Cuarta Parte, 1ª. Sección
Las Oscuras intenciones para manipular el Concilio Ecuménico Vaticano II en una
CONSPIRACIÓN CONTRA LA IGLESIA
(De la Introducción a la Edición Italiana,
Roma, 31 de agosto de 1962)

Por ser suficientemente claros y explicativos, los textos que a continuación se presentan nos manifiestan la existencia de un Complot contra la Iglesia existente desde tiempos muy remotos al Concilio Ecuménico Vaticano II, pero que éste evento representaba la oportunidad para los comunistas y masones incrustados en la cúpula Vaticana y en la Iglesia católica extendida en el Mundo, para destruir a ésta Institución fundada por Jesucristo sobre Pedro y desde el Tratado Vaticano-Moscú firmado en el tiempo del pontificado de Juan XXIII, para traicionar al mismo Magisterio de la Iglesia Católica Tradicional, desmoronarla haciéndola caer en contradicciones magisteriales y pontificias, desalentar y desarticular su feligresía y entregarla por fin, a las garras de la Sinagoga de Satanás (la masonería comunista, tentáculos del “pulpo”, denominación de Los Iluminati). Estos textos se han tomado de la Obra: “Complot contra la Iglesia” de Maurice Pinay, Caracas, Enero de 1964, obra cuya consulta recomendamos muy especialmente a todos los Católicos y hombres de buena voluntad.

Hemos partido de la “Introducción a la Traducción Italiana” que nos refleja la existencia de un Plan y sus verdaderas intenciones, hoy tan vigentes como antaño, por un grupo de clérigos y expertos en la materia y con el más santo interés de hacer preservar la Iglesia de Cristo y despertar las conciencias dormidas y desinformadas de la gran mayoría de clérigos y de católicos.
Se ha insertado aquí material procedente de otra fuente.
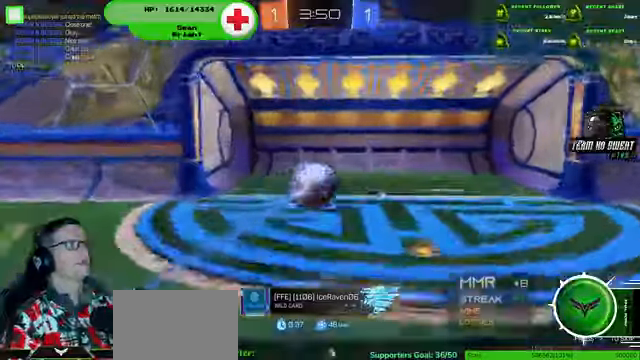
Gameplay with a controller (PlayStation layout); each line is a JSON object with the inputs held at the frame after it. "events" lists button and stick changes between this image and that frame as [ms after this image, input, new state], when the widget could be followed in between. Not read: HOME L3 R3.
{"buttons": [], "left_stick": "center", "right_stick": "center", "events": [[266, "R2", "down"], [333, "R2", "up"], [433, "R2", "down"], [500, "R2", "up"]]}
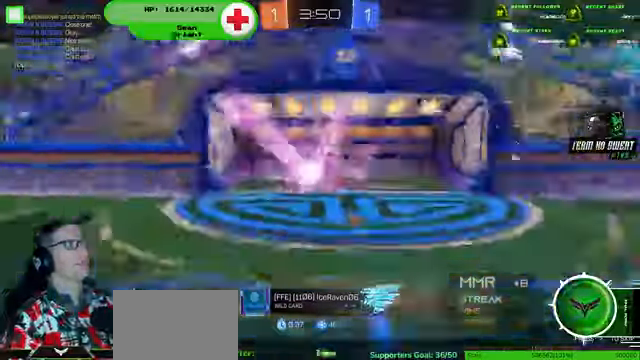
{"buttons": [], "left_stick": "center", "right_stick": "center", "events": []}
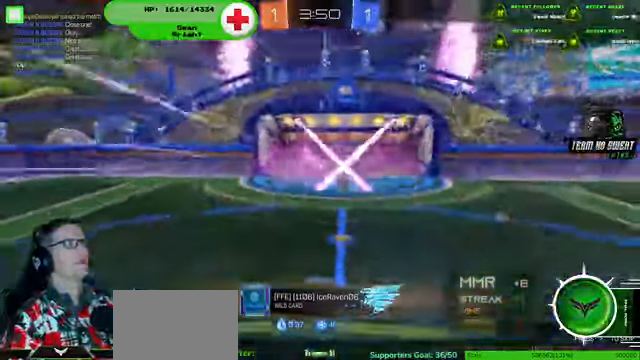
{"buttons": [], "left_stick": "center", "right_stick": "center", "events": []}
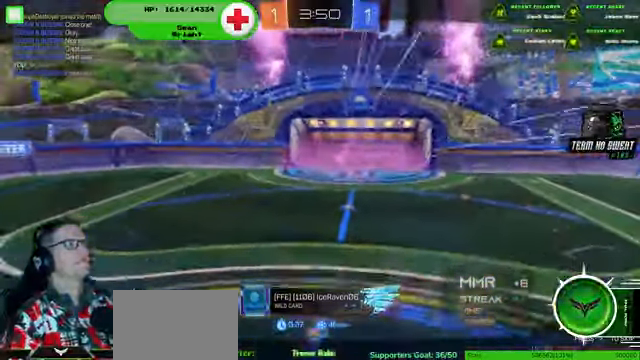
{"buttons": [], "left_stick": "center", "right_stick": "center", "events": []}
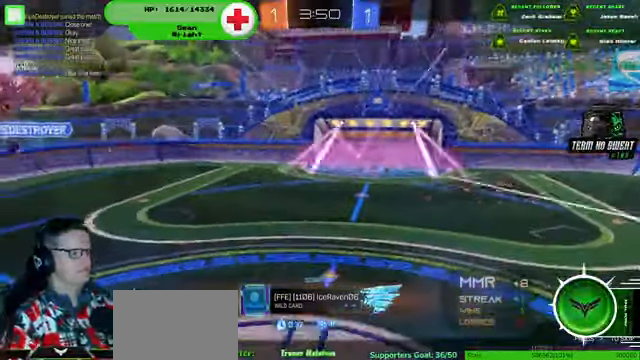
{"buttons": [], "left_stick": "center", "right_stick": "center", "events": []}
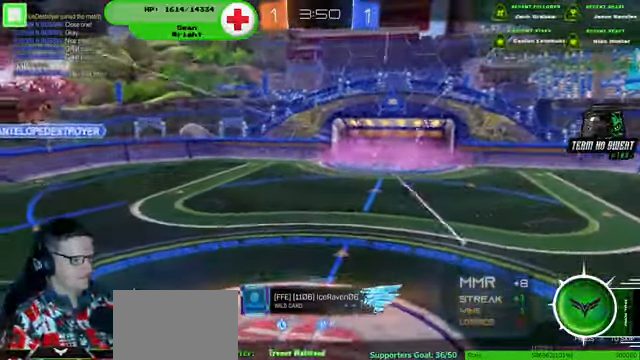
{"buttons": [], "left_stick": "center", "right_stick": "center", "events": []}
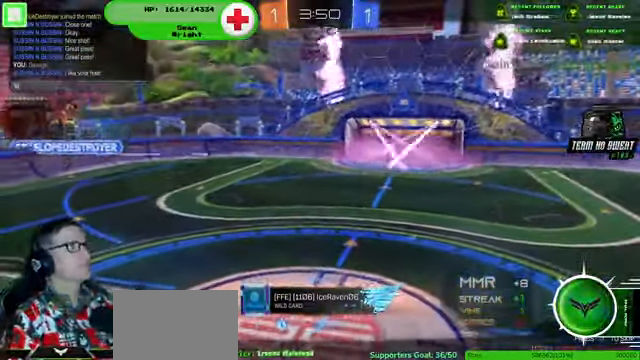
{"buttons": [], "left_stick": "center", "right_stick": "center", "events": []}
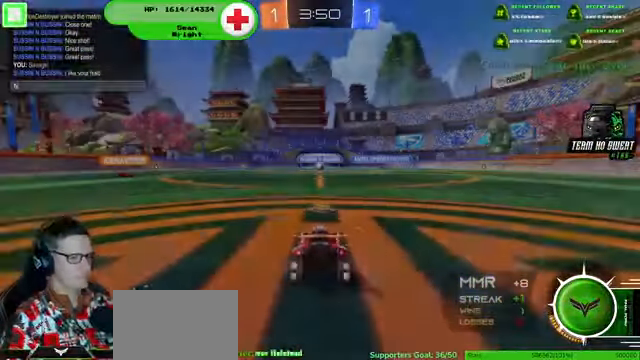
{"buttons": [], "left_stick": "center", "right_stick": "center", "events": []}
De esta suerte, la Introducción nos precisa:

“Se está consumando la más perversa conspiración contra la Santa Iglesia. Sus enemigos traman destruir sus más sagradas tradiciones y realizar reformas tan audaces y malévolas como las de Calvino, Zwinglio y otros grandes heresiarcas, con el fingido celo de modernizar a la Iglesia y ponerla a la altura de la época, pero en realidad con el oculto propósito de abrir las puertas al comunismo, acelerar el derrumbe del mundo libre y preparar la futura destrucción del Cristianismo.

Todo esto que parece increíble, se pretende realizar en el Concilio Vaticano. Tenemos datos de que todo se ha tramado en secreto contubernio con los altos poderes del comunismo, de la masonería mundial y de la fuerza oculta que los controla.
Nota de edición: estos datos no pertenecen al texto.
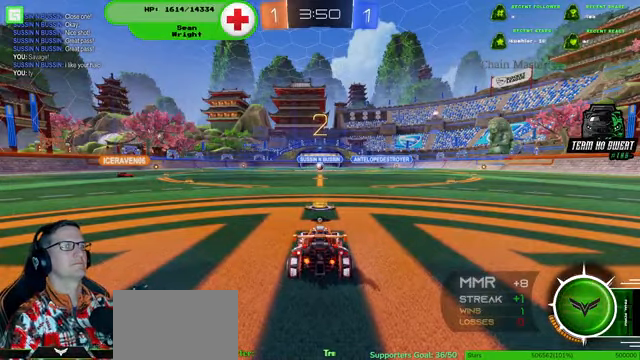
{"buttons": ["R1", "R2"], "left_stick": "right", "right_stick": "center", "events": [[34, "R1", "down"]]}
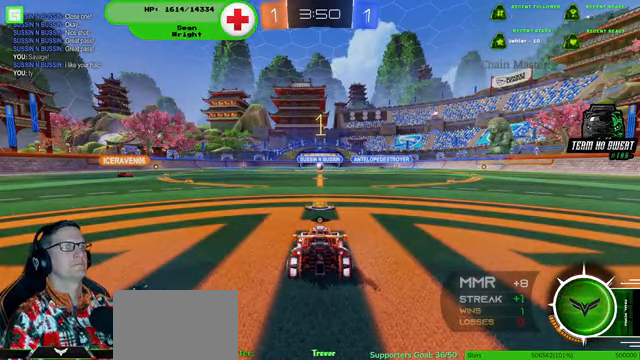
{"buttons": ["R1", "R2"], "left_stick": "right", "right_stick": "center", "events": []}
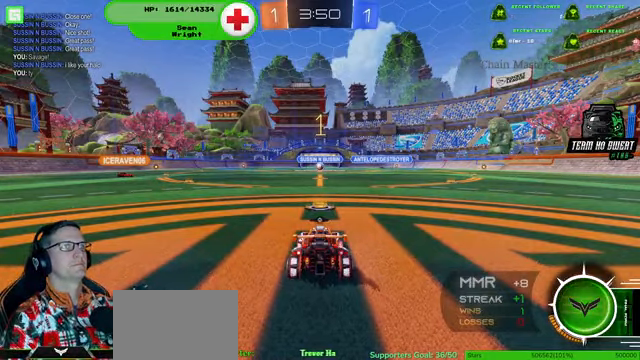
{"buttons": ["R1", "R2"], "left_stick": "right", "right_stick": "center", "events": []}
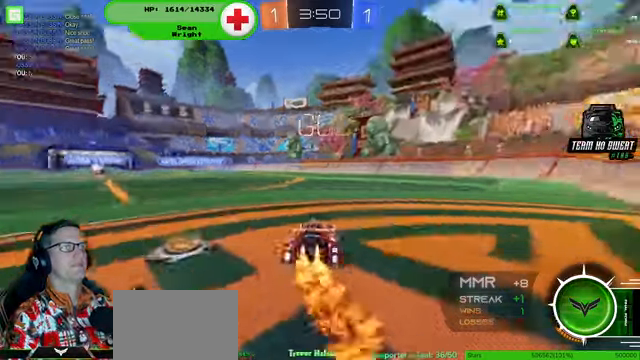
{"buttons": ["R2"], "left_stick": "center", "right_stick": "center", "events": [[267, "left_stick", "up"], [467, "R1", "up"], [500, "left_stick", "center"]]}
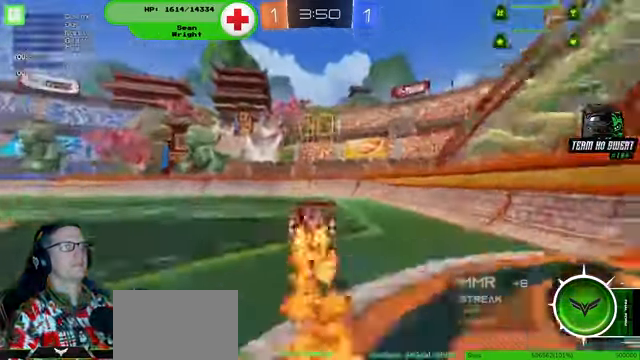
{"buttons": ["R2"], "left_stick": "center", "right_stick": "center", "events": [[67, "R1", "down"], [134, "R1", "up"]]}
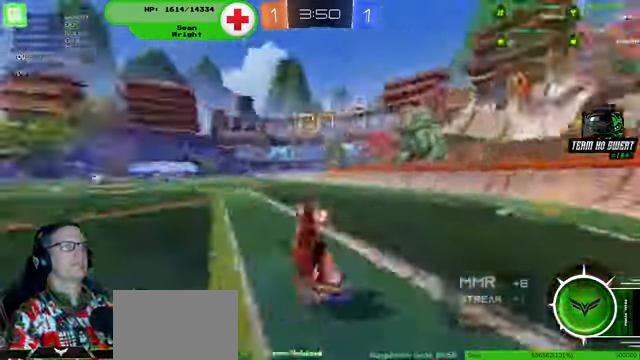
{"buttons": ["R2"], "left_stick": "left", "right_stick": "center", "events": [[234, "left_stick", "left"]]}
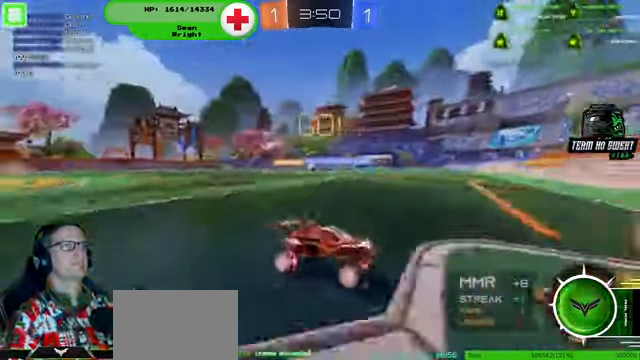
{"buttons": ["R2"], "left_stick": "left", "right_stick": "center", "events": []}
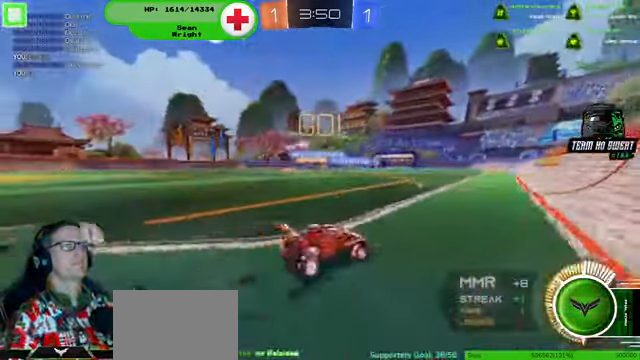
{"buttons": ["R2"], "left_stick": "left", "right_stick": "center", "events": []}
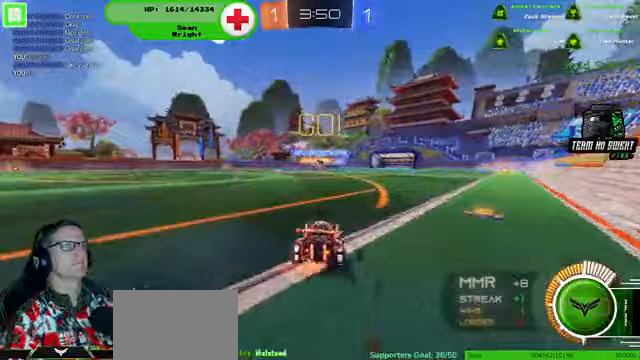
{"buttons": ["R1", "R2"], "left_stick": "up-left", "right_stick": "center", "events": [[33, "R1", "down"], [100, "left_stick", "center"], [333, "left_stick", "up-left"]]}
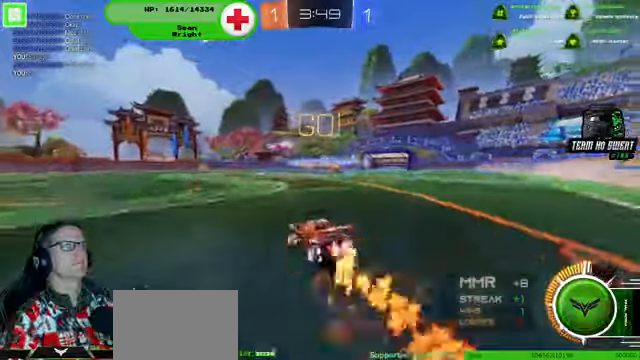
{"buttons": ["R2"], "left_stick": "center", "right_stick": "center", "events": [[33, "R1", "up"], [167, "CROSS", "down"], [200, "left_stick", "center"], [233, "CROSS", "up"]]}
Planean hincar un sondeo previo y comenzar por las reformas que menos resistencia provoquen en los defensores de la Santa Iglesia, para ir llevando poco a poco la transformación de ésta, hasta donde la resistencia de aquéllos lo permita.

Afirman además algo todavía más increíble para quienes ignoran que esas fuerzas anticristianas cuentan, dentro de las jerarquías de la Iglesia, con una verdadera quinta columna de agentes incondicionales a la masonería, al comunismo y al poder oculto que los gobierna, pues indican que esos cardenales, Arzobispos y Obispos, serán quienes formando una especie de ala progresista dentro del Concilio, tratarán de llevar a cabo las perversas reformas, sorprendiendo la buena fe y afán de progreso de muchos piadosos padres. (Cf. “Recuerdos de un perito del Concilio Vaticano II”, en http://antiiglesia.blogspot.com/ , Serie de Documentos: “Cómo llegó el ladrón a la Silla de Pedro? –próximos capítulos después de este intitulado “Conspiración contra la Iglesia”)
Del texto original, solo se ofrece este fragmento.